Synkir-310 split-signaling based KIR-CAR T cell therapy achieves faster and deeper anti-B cell tumor efficacy with reduced cytokine levels Free

Currently, five CD19-targeting chimeric antigen receptor (CAR) T cells are FDA-approved for treatment of B cell malignancies. These CAR T share a single-chain CD3-based signaling structure incorporating a co-stimulation motif and FMC63 single-chain variable fragment (scFv) to target CD19. While these CAR T demonstrate robust clinical responses in 60-80% of patients with B cell non-Hodgkin lymphomas (B-NHL), approximately half of patients relapse within one year (Cappell Nat Rev Clin Oncol. 2023), demonstrating a need for more durable therapies. We designed SynKIR-310 using our multi-chain natural killer immunoglobulin-like receptor (KIR)-CAR T cell platform (Wang Cancer Immunol Res. 2015) targeting CD19 with a novel canine-derived, more human-like scFv, DS191. SynKIR-310 uses more physiologically-relevant separated antigen binding and activation signals derived from natural killer (NK) cells. This CD19-targeting KIR-CAR was designed to reduce the constitutive T cell activation and exhaustion observed with conventional single-chain CAR, and to confer prolonged anti-tumor functionality and deeper anti-tumor responses.

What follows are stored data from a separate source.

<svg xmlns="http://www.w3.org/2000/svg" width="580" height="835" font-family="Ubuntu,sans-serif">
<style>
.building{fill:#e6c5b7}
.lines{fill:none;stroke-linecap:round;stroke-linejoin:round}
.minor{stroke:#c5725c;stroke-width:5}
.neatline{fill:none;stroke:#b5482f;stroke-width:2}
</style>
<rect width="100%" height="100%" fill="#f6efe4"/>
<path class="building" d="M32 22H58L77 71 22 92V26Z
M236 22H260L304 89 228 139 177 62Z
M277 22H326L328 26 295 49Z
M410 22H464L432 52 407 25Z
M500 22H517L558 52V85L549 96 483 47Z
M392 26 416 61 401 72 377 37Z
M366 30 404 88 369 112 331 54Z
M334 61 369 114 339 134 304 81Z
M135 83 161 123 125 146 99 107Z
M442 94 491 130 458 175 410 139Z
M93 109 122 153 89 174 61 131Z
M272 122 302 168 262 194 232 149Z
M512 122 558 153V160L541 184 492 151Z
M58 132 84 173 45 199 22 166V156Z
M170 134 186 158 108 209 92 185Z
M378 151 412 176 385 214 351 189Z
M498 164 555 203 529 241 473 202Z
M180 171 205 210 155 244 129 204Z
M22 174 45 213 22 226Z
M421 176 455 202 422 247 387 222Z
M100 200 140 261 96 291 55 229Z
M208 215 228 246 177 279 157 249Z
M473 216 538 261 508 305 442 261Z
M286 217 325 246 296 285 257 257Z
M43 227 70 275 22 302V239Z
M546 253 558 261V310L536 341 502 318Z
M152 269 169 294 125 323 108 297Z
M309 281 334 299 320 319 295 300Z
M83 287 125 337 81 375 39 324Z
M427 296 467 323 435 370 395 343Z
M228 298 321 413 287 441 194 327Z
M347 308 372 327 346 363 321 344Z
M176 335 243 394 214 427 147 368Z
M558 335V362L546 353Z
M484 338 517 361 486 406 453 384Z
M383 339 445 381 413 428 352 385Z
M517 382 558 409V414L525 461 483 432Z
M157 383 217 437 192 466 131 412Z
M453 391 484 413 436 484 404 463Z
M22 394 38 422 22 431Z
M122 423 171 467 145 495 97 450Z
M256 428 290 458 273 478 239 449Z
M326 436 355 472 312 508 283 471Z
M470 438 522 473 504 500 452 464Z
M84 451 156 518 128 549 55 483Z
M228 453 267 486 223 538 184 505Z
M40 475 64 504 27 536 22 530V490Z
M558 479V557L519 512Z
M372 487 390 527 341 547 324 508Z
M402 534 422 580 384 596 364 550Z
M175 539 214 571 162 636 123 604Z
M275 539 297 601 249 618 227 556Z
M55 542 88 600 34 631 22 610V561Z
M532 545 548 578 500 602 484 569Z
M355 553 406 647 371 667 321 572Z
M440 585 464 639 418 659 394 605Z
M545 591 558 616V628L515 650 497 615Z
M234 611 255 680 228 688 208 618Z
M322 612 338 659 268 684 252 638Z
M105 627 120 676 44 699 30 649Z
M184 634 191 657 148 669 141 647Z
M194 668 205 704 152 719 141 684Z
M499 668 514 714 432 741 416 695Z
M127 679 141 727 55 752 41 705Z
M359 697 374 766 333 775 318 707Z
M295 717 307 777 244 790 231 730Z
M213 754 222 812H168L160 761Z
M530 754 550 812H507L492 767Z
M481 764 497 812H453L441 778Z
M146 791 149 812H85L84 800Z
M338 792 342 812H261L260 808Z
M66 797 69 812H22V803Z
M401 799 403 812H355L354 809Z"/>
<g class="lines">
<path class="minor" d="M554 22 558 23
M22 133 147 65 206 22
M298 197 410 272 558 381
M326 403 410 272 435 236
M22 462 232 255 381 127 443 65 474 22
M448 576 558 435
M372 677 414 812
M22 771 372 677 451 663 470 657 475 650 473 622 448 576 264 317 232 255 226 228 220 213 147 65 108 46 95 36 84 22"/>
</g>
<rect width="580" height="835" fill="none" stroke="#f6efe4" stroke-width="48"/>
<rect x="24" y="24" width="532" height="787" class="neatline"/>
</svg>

SynKIR-310 was compared in vitro and in vivo with a CD3-based single-chain CAR T analogous to tisagenlecleucel (FMC63-41BBζ CAR) for antigen specificity, sensitivity, and anti-tumor functions including cytokine production and target cell lysis. In vitro, SynKIR-310 and FMC63-41BBζ CAR T showed comparable results in all functional co-culture assays (Yucel ASGCT 2024; Blair ASGCT 2025).This data supported the specificity and sensitivity of SynKIR-310 for CD19.

To evaluate SynKIR-310 in vivo, we engraftedimmunocompromised NOD-SCID-IL2Rγc^–/– (NSG) mice with CD19+ NALM6 tumors by intravenous (IV) injection on Day 0 and performed a dose escalation study of SynKIR-310 versus FMC63-41BBζ CAR T cells. T cells were IV injected 5 days after tumor injection, and tumor progression was monitored by bioluminescent imaging (BLI). At higher doses of T cells, both SynKIR-310 and FMC63-41BBζ CAR T performed comparably overall against tumors, although SynKIR-310 showed a more rapid onset of anti-tumor effect. At the low dose, FMC63-41BBζ CAR T cells showed no anti-tumor impact, while SynKIR-310 significantly reduced tumor progression throughout the duration of the study. Intriguingly, both CAR T types remained detectable in the periphery at comparable levels, although only KIR-CAR showed anti-tumor efficacy. Importantly, there were no overt toxicities detected or significant differences between SynKIR-310 and FMC63-41BBζ CAR at low or high dose-treated mice in a toxicology panel performed on terminal serum collected at the end of the study.

To determine whether the improved anti-tumor efficacy in vivo resulted from use of the novel DS191 scFv binder, or from different signaling in KIR-CAR versus 41BBζ CAR, we compared SynKIR-310, FMC63-KIR-CAR and FMC63-41BBζ CAR T cells at the same low dose in the NALM6-NSG in vivo model. SynKIR-310 and FMC63-KIR-CAR T were comparable in controlling the tumors earlier than FMC63-41BBζ CAR T and both demonstrated deeper tumor control than FMC63-41BBζ CAR T, highlighting that the multichain NK-based KIR-CAR signaling was responsible for the differential responses, and all 3 groups had similar T cell persistence. Evaluation of circulating cytokines at early (Day 8) and later (Day 13) time points also revealed notable differences. While all treatment groups produced similar levels of cytokines early on, at the later time point, FMC63-41BBζ CAR treatment, with a poorer anti-tumor response, paradoxically showed significantly more IFNγ (37-fold), TNFα (27-fold) and IL-2 (17-fold) compared to both SynKIR-310 and FMC63-KIR-CAR treatments.

Overall, these results demonstrate SynKIR-310 achieves faster tumor regression and greater tumor control, with reduced systemic levels of cytokine production. These results may translate into improved anti-tumor activity along with a reduced risk of cytokine-mediated toxicities typically observed in conventional CD3-based CAR T cell therapies, supporting clinical translation of SynKIR-310 for patients with relapsed/refractory B-NHL, currently in an ongoing Phase 1 clinical trial (NCT06544265).